J’ai choisi de partager cette résolution sur la libération de la femme algérienne, adoptée lors du premier congrès de la Fédération de France de l’Union des syndicats de travailleurs algériens (USTA) qui s’est tenu à Paris en juin 1957. Le texte a été publié dans le journal La Commune (n°4, juillet 1957), qui était l’organe du Comité de liaison et d’action pour la démocratie ouvrière (CLADO) au sein duquel se regroupaient les militants français plutôt favorables au Mouvement national algérien (MNA).
Il ne peut y avoir d’égalité entre l’homme et la femme dans un pays comme l’Algérie où les hommes eux-mêmes ne jouissent d’aucun droit politique. La libération de la femme algérienne implique donc sa participation à la lutte pour la libération de l’Algérie de l’oppression coloniale.

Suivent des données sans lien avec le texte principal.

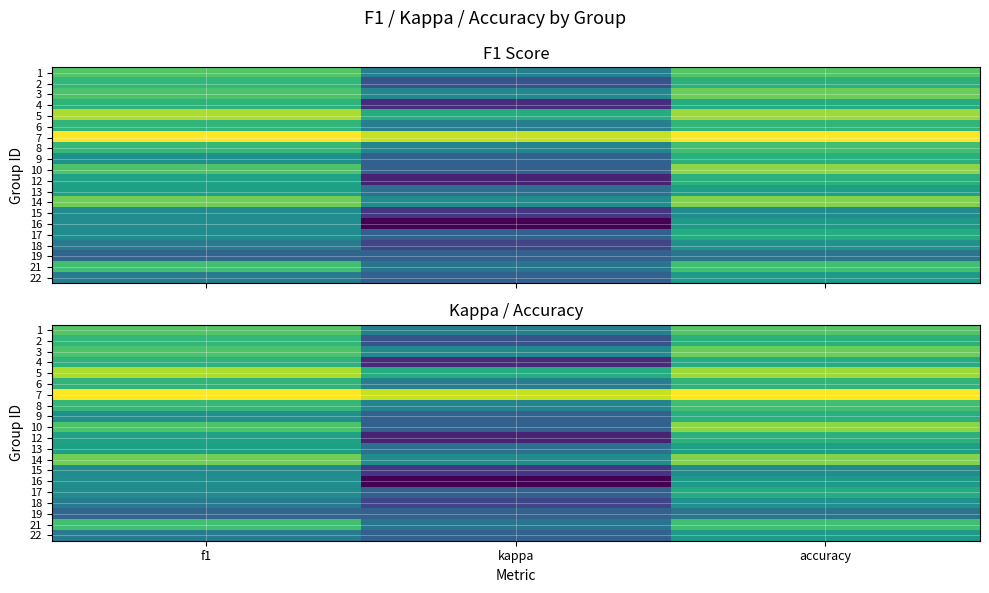

What is the total value across all series at kappa?

1.0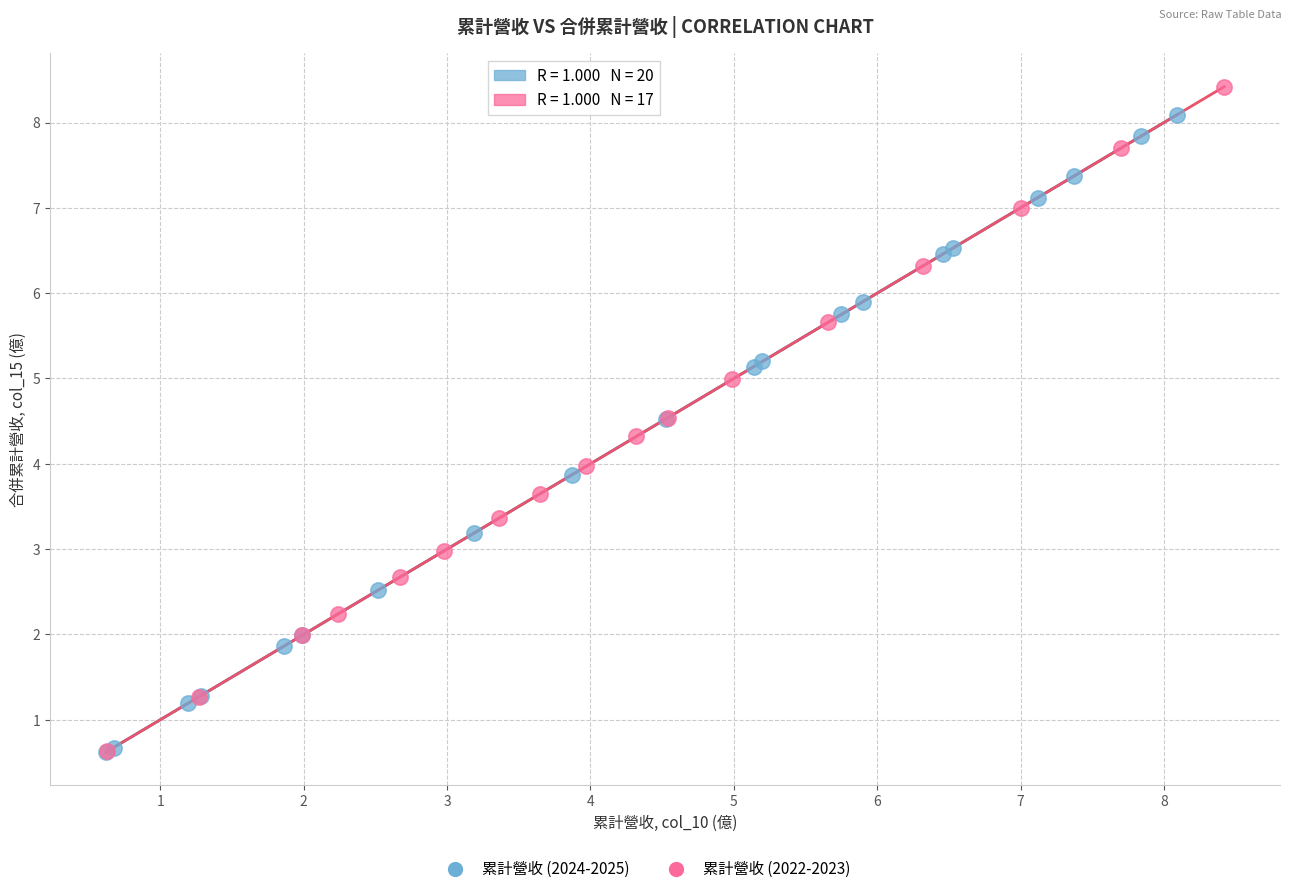

Which series has the widest spread of Y values?

累計營收 (2022-2023)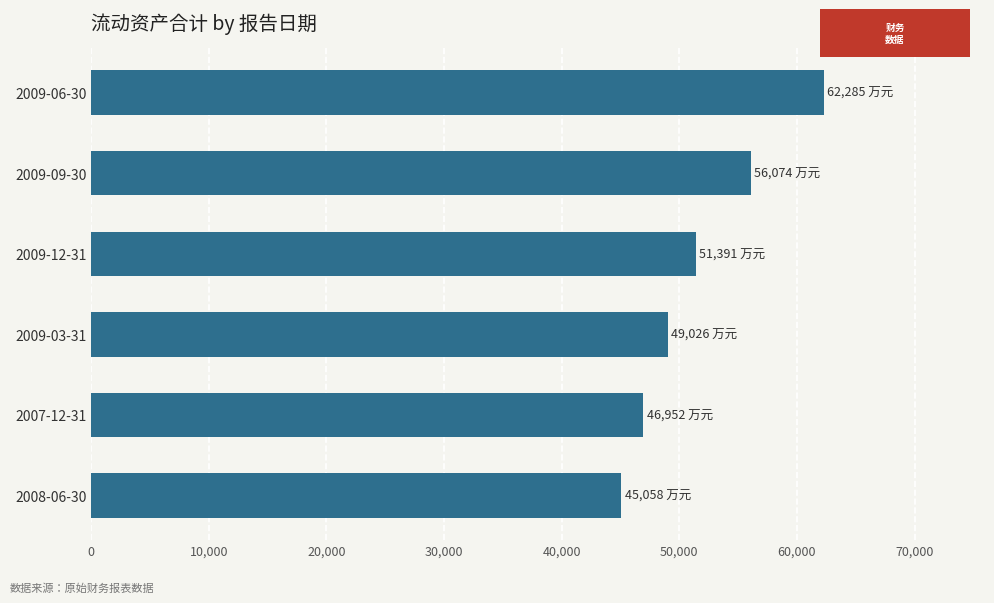

What is the average value?

51798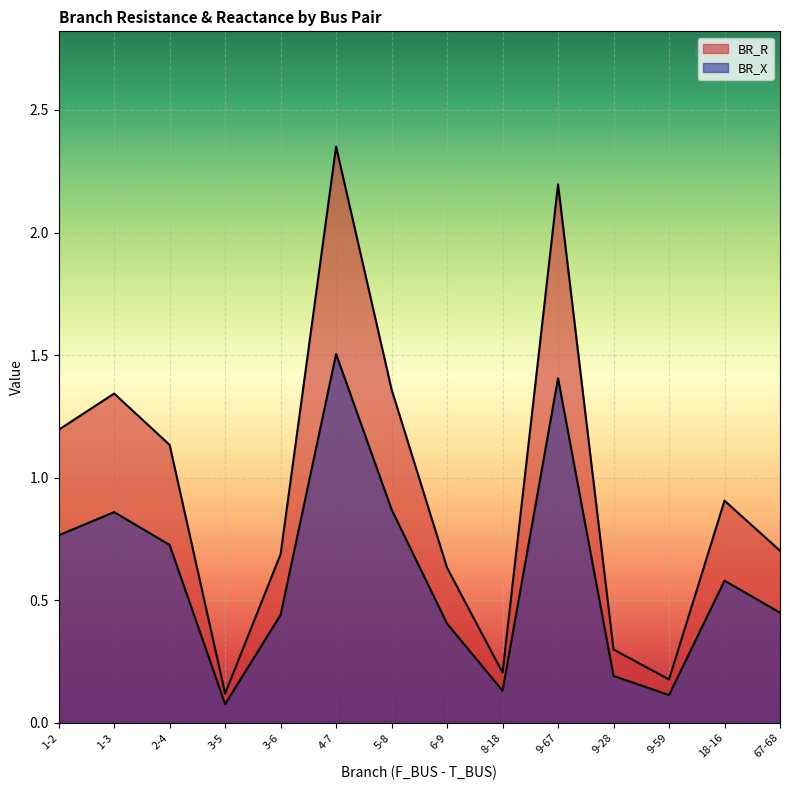

The value of BR_R at 9-28 is 0.5. True or false?

False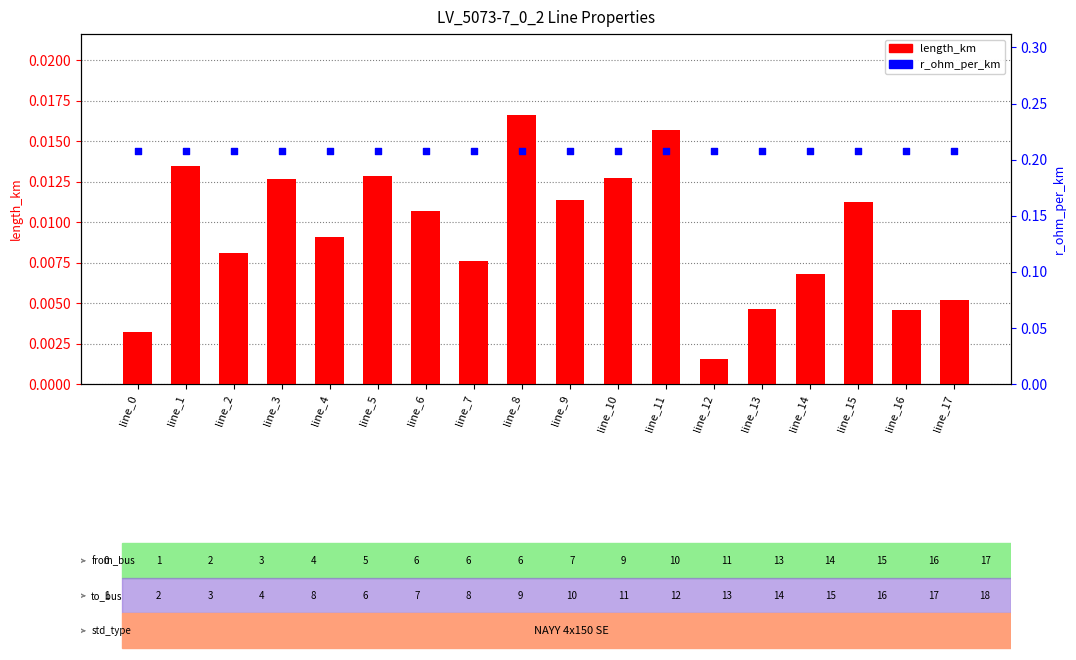

What are all the series names shown in the legend?

length_km, r_ohm_per_km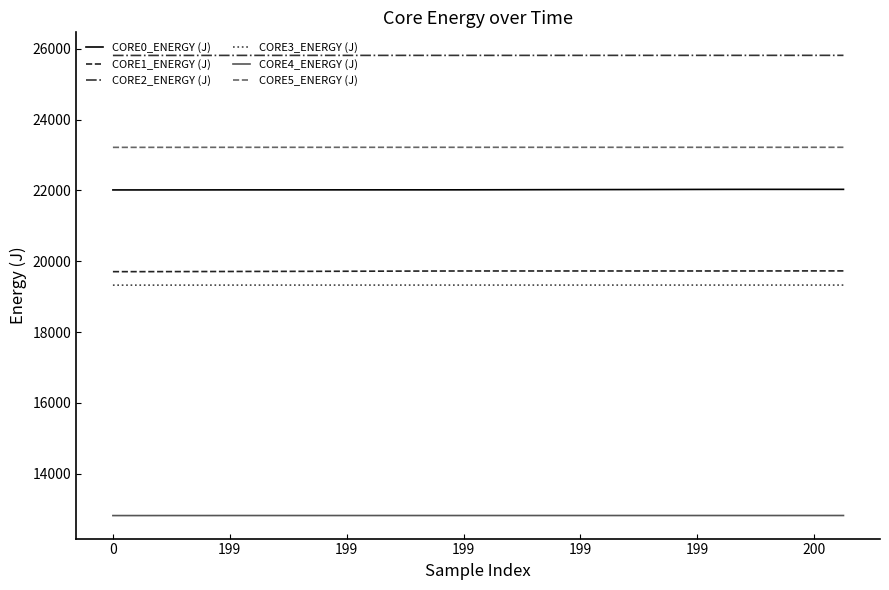

True or false: CORE1_ENERGY (J) and CORE0_ENERGY (J) intersect in this chart.

False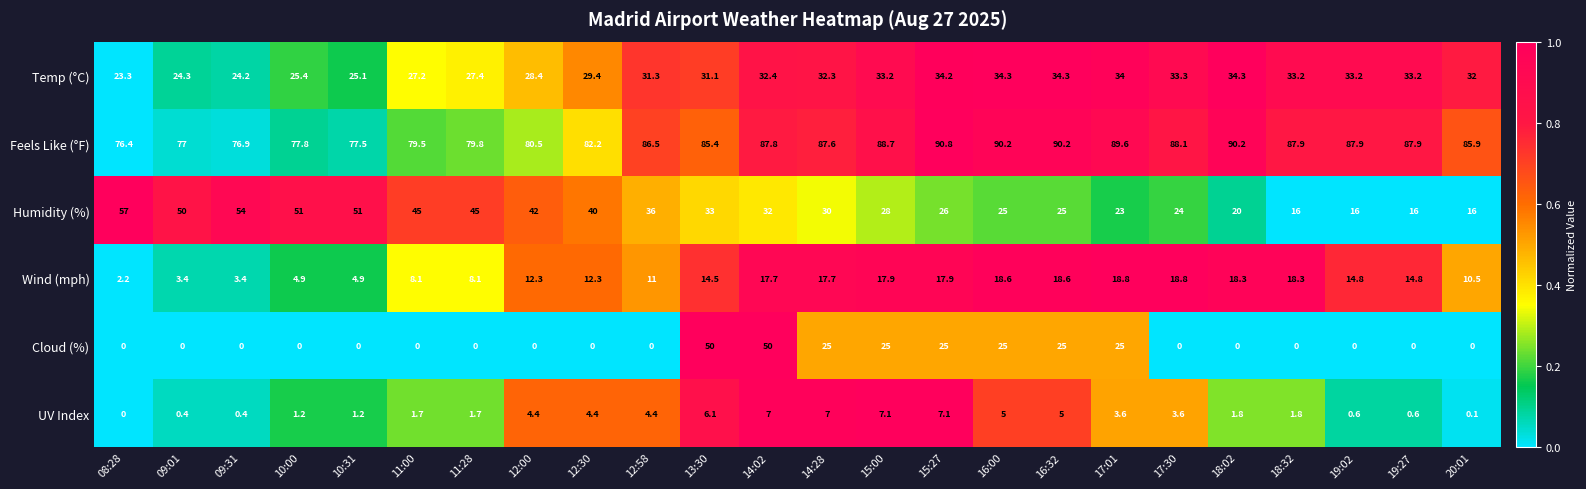

The Feels Like (°F) series shows 149.9 at 16:32. True or false?

False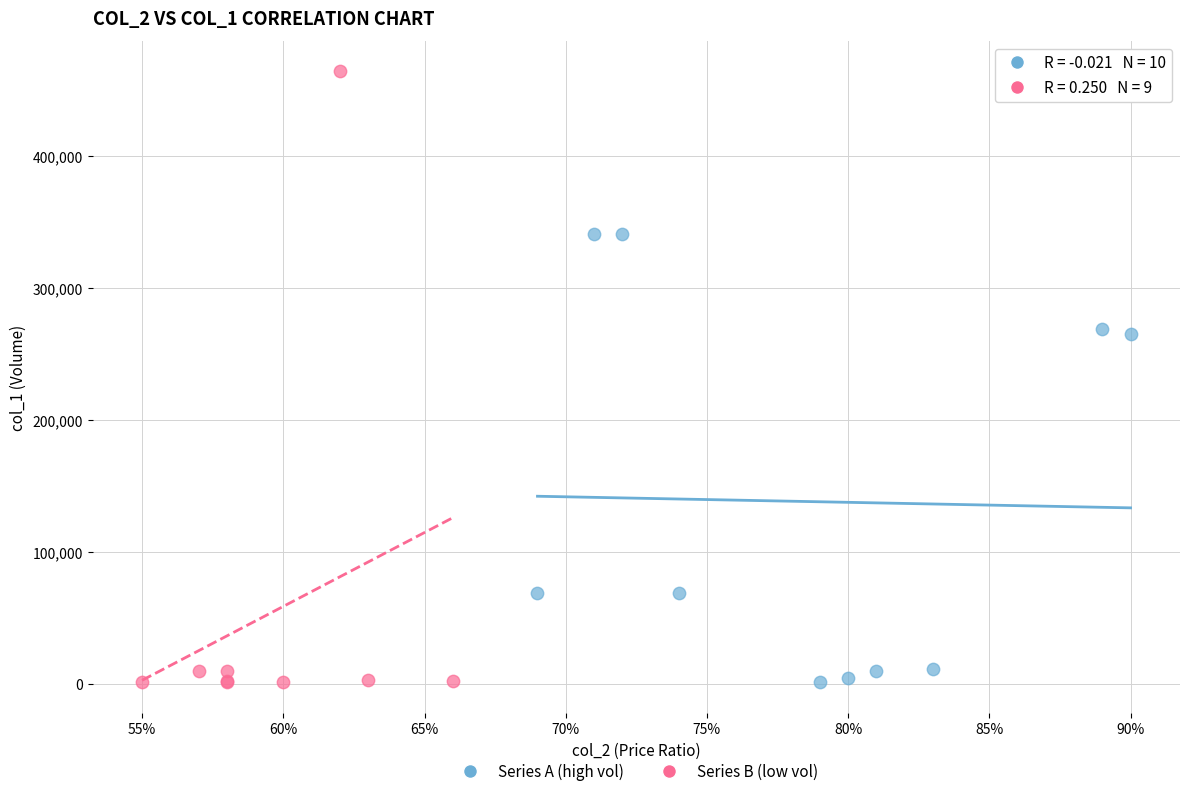

Which series reaches the maximum Y coordinate?

Series B (low vol)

En conséquence, le premier Congrès de la Fédération de France de l’U.S.T.A. lutte en premier lieu pour que, sur le plan des droits politiques, liberté de la presse, de réunion, liberté d’organisation, élections libres, etc., la démocratie soit appliquée en Algérie pour tous les algériens, quel qu’en soit le sexe, la race, l’origine ou la religion.
La libération de la femme algérienne présuppose sur le plan économique toute une série de mesures permettant à l’Algérie de sortir de ce moyen-âge économique où vit l’écrasante majorité du peuple algérien et qui ne sert qu’à asseoir la domination économique d’une infime minorité de gros colons et de féodaux musulmans.
Construire dans le pays un réseau moderne de maternité, de crèche, de dispensaire, installer des services de protection maternelle et infantile, une sécurité sociale au bénéfice de tous et non d’une minorité, édifier des écoles, des hôpitaux, des maisons de repos, des bâtiments pour colonies de vacances, supprime les bidonvilles et bâtir des logements modernes, avec l’eau, le gaz et l’électricité. Assurer un pouvoir d’achat décent à ceux qui par millions n’ont pas de pouvoir d’achat du tout.
Telles sont les premières mesures réelles qui permettront de libérer la femme algérienne, de sortir de l’analphabétisme, de la misère et de la maladie un peuple de 10 millions d’humains, dont le poids retombe surtout sur la femme.
Il n’y a pas de libération de la femme algérienne en dehors de la réalisation de ces objectifs que s’assigne l’USTA.
Concernant certains problèmes spécifiques intéressant la femme algérienne, le peuple algérien dénonce la politique colonialiste qui légalise la prostitution, plaie de notre jeunesse où se perdent corps et âmes par milliers et milliers, des jeunes algériennes musulmanes. Le premier Congrès de la Fédération de France de l’USTA exige la suppression immédiate des « Maisons closes » qui, en Algérie sont toujours autorisées ; le châtiment exemplaire de tous ces « Glaouis » algériens, européens et musulmans qui édifient des fortunes scandaleuses par la « traite des blanches ».
L’USTA revendique une aide économique substantielle à l’installation des jeunes ménages, leur permettant par une prime d’installer un véritable foyer.
Le premier Congrès de la Fédération de France de l’USTA fait sienne les revendications de la femme algérienne travailleuse :
– A travail égal, salaire égal.
– Maximum de travail par jour : 8 heures.
– Deux jours de repos par semaine.
– 12 semaines de congé maternité payées : 6 semaines avant l’accouchement, 6 semaines après la naissance.
– Interdiction absolue d’utiliser la main-d’œuvre féminine à des travaux pénibles et malsains.
Tels sont quelques-uns des premiers points du programme sur lequel la centrale syndicale algérienne appelle les femmes algériennes à se rassembler et à s’organiser dans l’U.S.T.A.